[[ DATA RECORDS open ]]
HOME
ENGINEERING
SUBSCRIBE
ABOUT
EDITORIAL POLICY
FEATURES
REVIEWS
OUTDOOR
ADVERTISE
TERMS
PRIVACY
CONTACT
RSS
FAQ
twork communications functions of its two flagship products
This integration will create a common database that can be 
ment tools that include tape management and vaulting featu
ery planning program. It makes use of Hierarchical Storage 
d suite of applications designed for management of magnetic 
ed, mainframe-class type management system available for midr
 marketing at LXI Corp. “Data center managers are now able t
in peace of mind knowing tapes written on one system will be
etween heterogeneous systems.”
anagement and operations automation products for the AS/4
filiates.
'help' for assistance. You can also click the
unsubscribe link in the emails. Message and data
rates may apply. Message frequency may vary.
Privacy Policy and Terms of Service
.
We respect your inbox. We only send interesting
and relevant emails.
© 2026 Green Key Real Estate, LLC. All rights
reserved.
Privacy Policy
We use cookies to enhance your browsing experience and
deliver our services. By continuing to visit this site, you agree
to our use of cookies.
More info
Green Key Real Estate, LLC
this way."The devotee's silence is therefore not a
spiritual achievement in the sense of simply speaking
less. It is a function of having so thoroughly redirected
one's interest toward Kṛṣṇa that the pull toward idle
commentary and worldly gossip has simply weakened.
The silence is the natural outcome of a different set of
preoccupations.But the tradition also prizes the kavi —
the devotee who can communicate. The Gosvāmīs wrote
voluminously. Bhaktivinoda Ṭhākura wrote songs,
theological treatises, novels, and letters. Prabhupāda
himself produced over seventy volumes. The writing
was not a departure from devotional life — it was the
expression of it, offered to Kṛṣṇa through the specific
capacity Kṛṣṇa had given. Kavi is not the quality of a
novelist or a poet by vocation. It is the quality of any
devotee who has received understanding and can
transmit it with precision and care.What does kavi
[[ DATA RECORDS closed ]]
- **WHAT IS NEEDED**
How many lines in the entries above contain the string "wrote"? Case counts, and only the number is wanted.

- **SOLUTION TO THE EXERCISE**
2